Coinbase CEO: SEC’s Crypto Staking Crackdown Won’t Stop Staking
In the wake of last week’s rumors that the U.S. Securities and Exchange Commission was working up a case against retail-focused crypto staking offerings, Coinbase CEO Brian Armstrong says that they can try, but “open protocols should survive.” For context, in August 2022 the SEC said it was probing Coinbase specifically over its staking services.
Staking, the process of locking native blockchain tokens to secure the network and receive rewards, has become a major business line for centralized exchanges looking to diversify their revenue streams away from transaction fees. Coinbase is the second-largest ETH staker, though competitors like Kraken and Binance have moved into the business. In many ways, if the SEC is successful in banning staking programs, decentralized alternatives like Lido and RocketPool, the largest and third largest ETH-based platforms by value, will benefit.
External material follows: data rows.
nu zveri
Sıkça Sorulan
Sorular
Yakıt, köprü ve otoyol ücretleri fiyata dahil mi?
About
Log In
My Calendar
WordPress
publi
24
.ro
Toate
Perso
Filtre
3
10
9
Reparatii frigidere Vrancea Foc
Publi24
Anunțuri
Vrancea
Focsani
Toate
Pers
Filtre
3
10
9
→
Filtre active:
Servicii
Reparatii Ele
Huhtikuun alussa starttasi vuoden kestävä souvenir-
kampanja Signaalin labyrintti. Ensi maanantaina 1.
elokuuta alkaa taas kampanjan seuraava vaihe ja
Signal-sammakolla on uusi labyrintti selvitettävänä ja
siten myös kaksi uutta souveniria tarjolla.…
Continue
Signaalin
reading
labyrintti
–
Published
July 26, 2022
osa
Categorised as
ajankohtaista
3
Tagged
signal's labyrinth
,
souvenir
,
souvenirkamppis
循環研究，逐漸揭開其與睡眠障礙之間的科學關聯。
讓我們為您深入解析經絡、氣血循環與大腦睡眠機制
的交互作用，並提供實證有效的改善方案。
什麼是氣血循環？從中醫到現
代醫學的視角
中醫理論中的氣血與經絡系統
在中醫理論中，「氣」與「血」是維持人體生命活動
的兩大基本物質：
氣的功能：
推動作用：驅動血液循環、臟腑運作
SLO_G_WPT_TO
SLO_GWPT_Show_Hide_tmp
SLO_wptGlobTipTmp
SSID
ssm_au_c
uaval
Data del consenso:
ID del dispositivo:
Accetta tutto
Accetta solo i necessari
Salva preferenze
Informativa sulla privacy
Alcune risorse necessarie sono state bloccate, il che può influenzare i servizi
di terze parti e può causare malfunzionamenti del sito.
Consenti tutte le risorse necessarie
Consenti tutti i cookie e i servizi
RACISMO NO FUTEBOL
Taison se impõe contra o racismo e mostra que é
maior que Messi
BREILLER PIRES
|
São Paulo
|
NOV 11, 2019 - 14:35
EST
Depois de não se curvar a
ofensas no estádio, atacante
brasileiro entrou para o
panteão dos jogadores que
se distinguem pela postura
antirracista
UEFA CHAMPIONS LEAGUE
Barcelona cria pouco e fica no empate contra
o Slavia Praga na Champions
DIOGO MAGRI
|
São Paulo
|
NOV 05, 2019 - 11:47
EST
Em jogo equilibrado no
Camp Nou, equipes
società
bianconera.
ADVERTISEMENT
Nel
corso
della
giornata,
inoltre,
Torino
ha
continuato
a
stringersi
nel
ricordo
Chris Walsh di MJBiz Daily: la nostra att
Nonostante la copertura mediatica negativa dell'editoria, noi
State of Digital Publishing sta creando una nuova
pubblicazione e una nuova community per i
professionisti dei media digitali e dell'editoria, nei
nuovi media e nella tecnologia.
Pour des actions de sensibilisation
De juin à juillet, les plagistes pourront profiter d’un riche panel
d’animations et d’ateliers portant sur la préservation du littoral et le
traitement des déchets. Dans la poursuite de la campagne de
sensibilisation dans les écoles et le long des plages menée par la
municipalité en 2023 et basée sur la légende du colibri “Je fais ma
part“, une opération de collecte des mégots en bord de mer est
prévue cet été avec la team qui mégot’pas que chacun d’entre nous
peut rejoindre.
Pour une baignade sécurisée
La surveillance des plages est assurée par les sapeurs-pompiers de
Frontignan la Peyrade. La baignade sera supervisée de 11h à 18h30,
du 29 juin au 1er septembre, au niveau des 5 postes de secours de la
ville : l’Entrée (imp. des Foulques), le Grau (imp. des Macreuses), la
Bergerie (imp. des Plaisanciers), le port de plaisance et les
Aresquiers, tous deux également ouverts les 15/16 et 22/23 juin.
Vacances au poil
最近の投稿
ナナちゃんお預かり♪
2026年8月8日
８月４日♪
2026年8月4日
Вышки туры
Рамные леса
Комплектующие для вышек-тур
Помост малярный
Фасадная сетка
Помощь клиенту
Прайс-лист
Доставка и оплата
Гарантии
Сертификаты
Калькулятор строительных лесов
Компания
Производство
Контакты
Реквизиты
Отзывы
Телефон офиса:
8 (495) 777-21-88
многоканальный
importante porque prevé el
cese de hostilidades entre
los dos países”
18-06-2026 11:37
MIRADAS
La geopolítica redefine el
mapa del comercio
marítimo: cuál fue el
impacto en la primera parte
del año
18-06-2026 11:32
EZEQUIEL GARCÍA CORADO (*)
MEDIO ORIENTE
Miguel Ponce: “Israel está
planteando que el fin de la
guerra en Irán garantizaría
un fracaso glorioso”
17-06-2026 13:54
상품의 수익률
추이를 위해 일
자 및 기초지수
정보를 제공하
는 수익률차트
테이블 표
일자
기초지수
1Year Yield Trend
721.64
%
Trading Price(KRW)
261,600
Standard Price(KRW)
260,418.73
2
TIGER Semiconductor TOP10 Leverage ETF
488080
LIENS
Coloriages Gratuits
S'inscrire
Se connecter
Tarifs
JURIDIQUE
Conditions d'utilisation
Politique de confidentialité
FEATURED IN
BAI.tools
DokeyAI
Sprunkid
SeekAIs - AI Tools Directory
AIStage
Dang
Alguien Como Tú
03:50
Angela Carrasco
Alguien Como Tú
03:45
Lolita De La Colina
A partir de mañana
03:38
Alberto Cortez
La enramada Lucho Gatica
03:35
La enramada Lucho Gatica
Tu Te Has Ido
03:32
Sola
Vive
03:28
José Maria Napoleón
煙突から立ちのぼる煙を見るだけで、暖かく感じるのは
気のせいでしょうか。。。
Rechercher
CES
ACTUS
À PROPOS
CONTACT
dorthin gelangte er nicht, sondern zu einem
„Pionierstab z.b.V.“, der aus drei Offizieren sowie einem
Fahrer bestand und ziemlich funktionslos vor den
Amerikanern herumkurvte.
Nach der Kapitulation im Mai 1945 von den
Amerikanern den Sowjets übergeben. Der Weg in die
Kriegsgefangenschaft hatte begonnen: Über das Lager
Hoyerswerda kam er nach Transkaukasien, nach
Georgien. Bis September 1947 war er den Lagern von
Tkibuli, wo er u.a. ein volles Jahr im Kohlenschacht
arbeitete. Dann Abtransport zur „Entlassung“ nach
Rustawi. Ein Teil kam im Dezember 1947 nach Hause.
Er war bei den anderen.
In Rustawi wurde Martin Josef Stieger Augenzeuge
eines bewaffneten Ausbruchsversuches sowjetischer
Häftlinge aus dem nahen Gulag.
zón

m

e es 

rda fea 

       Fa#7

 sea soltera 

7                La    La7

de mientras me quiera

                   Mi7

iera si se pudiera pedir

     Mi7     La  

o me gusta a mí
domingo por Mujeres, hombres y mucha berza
The SEC cannot block users from posting 32 ETH to become an Ethereum validator, or from pledging coins to other hosts, even if they can put serious restrictions around the activity for crypto economy on-ramps like Coinbase. That message seems to have moved the market: Lido’s governance token has surged following tweets from Armstong and Coinbase itself. As my colleague Sam Reynolds put it: “As a decentralized protocol, it's unlikely [Lido] will have the same compliance with securities rules as a U.S.-domiciled centralized entity like Coinbase.”
If the SEC does move to restrict staking, I’d expect for the crypto industry to put up a major legal challenge – much in the way diverse participants collaborated to prevent the Trump Administration’s eleventh-hour ban on “unhosted wallets.” In just a few years, staking has gone from a theoretical security mechanism to the backbone of many high-valued blockchains – comprising about a quarter of the industry’s market cap. And while Armstrong may be a bit bold in calling staking a “national security” interest, it is a growing economic activity regularly tracked by firms like JPMorgan.
For all I know, the SEC could be right in saying that staking – which incentivizes people to secure a crypto network through payments – does satisfy the “Howey Test” to determine if an asset is a security. But that shouldn’t be up to the SEC to decide alone. It’s also worth noting that staking is not really like “crypto lending,” which requires exchanges to seek out yield to pay to depositors like the shuttered Gemini “Earn” platform or Coinbase’s DOA offering the SEC shut down. Staking has its risks – protocols could be compromised, companies can cheat – but it’s part of an open source process baked into a blockchain’s security, making it far less risky than rehypothecation-driven yield programs.
All that said, the recent staking rumors seem to be part of a widespread crackdown against the crypto industry. As venture capitalist Nic Carter wrote, nearly every financial watchdog seems to be working towards detaching crypto from the real economy – in particular by using the private banking sector as a cudgel. If this speculation is true, what Carter deemed “Operation Choke Point 2.0” after the Obama-era campaign to debank legal-but-morally-dubious businesses, crypto has bigger problems at hand. Staking should stay open, even if Coinbase went down.